Can you lay out the lines as a JSON list of strings, one string per line, leaving blank lines out, starting with the line containing "In order to avoid your" and going on through the line containing "Content-Length: 71"?
-- -- --
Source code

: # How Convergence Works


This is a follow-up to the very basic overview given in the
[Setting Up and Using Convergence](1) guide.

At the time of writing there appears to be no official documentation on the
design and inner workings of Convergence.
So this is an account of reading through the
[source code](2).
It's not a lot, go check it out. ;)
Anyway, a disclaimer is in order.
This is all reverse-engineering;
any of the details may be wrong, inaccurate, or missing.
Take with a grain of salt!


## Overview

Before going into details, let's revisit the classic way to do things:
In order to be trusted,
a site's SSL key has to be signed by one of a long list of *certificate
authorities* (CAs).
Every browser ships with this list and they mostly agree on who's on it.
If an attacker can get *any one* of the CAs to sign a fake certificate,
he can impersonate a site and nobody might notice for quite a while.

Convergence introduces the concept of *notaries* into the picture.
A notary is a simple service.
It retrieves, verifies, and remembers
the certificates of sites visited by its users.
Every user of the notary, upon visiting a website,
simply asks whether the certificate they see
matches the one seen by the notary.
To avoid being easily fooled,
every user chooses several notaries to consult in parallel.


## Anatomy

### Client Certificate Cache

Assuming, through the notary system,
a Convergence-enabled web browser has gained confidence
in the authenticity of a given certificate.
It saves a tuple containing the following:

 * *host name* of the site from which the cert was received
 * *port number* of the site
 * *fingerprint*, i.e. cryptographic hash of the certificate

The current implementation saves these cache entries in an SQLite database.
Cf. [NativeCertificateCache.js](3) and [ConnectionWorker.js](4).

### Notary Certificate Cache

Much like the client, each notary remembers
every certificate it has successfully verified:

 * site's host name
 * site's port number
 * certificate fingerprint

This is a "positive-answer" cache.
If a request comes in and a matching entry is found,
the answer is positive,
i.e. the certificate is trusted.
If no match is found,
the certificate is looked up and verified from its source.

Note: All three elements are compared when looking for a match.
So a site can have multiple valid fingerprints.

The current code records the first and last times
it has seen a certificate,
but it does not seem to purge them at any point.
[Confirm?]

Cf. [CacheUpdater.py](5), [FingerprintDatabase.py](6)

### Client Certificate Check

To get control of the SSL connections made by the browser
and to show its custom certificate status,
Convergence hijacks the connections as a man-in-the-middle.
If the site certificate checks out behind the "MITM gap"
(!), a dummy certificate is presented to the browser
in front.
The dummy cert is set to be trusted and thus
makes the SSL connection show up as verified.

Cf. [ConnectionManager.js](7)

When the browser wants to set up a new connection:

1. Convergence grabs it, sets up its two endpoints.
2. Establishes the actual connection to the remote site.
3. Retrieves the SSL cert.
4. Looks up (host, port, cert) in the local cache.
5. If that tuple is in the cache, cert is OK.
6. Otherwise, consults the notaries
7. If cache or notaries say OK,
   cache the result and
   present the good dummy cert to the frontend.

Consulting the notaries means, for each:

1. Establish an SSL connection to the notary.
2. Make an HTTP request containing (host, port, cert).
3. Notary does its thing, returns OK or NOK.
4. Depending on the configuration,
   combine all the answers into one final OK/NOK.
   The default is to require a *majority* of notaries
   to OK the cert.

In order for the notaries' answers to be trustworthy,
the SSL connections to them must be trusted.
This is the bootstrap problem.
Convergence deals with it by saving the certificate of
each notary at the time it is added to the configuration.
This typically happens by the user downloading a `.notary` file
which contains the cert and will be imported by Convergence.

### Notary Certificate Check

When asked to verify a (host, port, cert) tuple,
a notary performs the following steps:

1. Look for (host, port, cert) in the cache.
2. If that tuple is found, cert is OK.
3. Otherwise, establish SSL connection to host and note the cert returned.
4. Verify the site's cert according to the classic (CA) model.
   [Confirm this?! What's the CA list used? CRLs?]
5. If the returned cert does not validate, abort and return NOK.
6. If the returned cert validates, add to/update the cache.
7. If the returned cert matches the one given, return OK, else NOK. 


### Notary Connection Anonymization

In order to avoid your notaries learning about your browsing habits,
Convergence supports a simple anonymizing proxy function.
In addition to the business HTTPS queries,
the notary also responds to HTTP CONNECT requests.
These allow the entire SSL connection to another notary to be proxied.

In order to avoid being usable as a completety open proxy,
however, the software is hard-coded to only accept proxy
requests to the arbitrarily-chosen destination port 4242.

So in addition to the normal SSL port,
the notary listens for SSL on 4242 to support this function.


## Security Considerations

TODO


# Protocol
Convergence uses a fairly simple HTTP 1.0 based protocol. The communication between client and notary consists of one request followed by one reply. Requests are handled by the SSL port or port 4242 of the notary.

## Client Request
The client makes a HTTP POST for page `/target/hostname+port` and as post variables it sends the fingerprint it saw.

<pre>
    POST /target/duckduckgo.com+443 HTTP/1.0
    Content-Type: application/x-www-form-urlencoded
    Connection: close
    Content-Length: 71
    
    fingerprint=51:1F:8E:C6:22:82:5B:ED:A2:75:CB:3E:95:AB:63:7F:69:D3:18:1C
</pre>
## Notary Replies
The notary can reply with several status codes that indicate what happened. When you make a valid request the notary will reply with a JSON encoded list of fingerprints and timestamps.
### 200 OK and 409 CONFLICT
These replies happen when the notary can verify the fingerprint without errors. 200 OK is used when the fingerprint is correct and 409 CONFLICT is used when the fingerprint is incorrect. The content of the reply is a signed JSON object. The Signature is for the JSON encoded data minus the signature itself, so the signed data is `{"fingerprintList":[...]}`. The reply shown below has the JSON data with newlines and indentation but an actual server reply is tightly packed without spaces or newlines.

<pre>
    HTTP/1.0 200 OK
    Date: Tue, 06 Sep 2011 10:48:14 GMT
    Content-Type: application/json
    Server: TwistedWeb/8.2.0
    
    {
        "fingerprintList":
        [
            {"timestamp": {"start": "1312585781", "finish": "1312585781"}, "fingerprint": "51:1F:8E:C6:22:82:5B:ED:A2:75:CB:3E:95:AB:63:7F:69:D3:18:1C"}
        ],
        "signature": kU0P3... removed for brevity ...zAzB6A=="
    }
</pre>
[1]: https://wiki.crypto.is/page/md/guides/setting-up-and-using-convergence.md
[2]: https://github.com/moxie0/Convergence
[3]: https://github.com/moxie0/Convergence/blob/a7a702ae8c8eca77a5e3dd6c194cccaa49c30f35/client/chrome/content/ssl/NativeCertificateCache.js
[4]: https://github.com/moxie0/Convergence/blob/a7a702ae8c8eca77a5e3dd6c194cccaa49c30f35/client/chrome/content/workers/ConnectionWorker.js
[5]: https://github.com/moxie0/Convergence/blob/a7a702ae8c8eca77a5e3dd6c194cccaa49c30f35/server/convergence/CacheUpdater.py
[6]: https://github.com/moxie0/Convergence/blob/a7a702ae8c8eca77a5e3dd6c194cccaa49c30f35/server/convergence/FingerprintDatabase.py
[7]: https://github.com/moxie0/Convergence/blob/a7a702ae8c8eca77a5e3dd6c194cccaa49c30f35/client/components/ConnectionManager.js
-- -- --
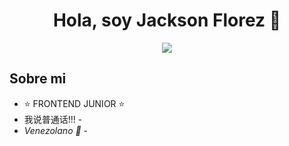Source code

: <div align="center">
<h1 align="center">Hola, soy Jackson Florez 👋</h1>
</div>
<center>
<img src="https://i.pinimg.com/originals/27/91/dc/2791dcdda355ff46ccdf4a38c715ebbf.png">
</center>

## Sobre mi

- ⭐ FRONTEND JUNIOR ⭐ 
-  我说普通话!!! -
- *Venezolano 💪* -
-- -- --
### Solution
[
  "In order to avoid your notaries learning about your browsing habits,",
  "Convergence supports a simple anonymizing proxy function.",
  "In addition to the business HTTPS queries,",
  "the notary also responds to HTTP CONNECT requests.",
  "These allow the entire SSL connection to another notary to be proxied.",
  "In order to avoid being usable as a completety open proxy,",
  "however, the software is hard-coded to only accept proxy",
  "requests to the arbitrarily-chosen destination port 4242.",
  "So in addition to the normal SSL port,",
  "the notary listens for SSL on 4242 to support this function.",
  "## Security Considerations",
  "TODO",
  "# Protocol",
  "Convergence uses a fairly simple HTTP 1.0 based protocol. The communication between client and notary consists of one request followed by one reply. Requests are handled by the SSL port or port 4242 of the notary.",
  "## Client Request",
  "The client makes a HTTP POST for page `/target/hostname+port` and as post variables it sends the fingerprint it saw.",
  "<pre>",
  "    POST /target/duckduckgo.com+443 HTTP/1.0",
  "    Content-Type: application/x-www-form-urlencoded",
  "    Connection: close",
  "    Content-Length: 71"
]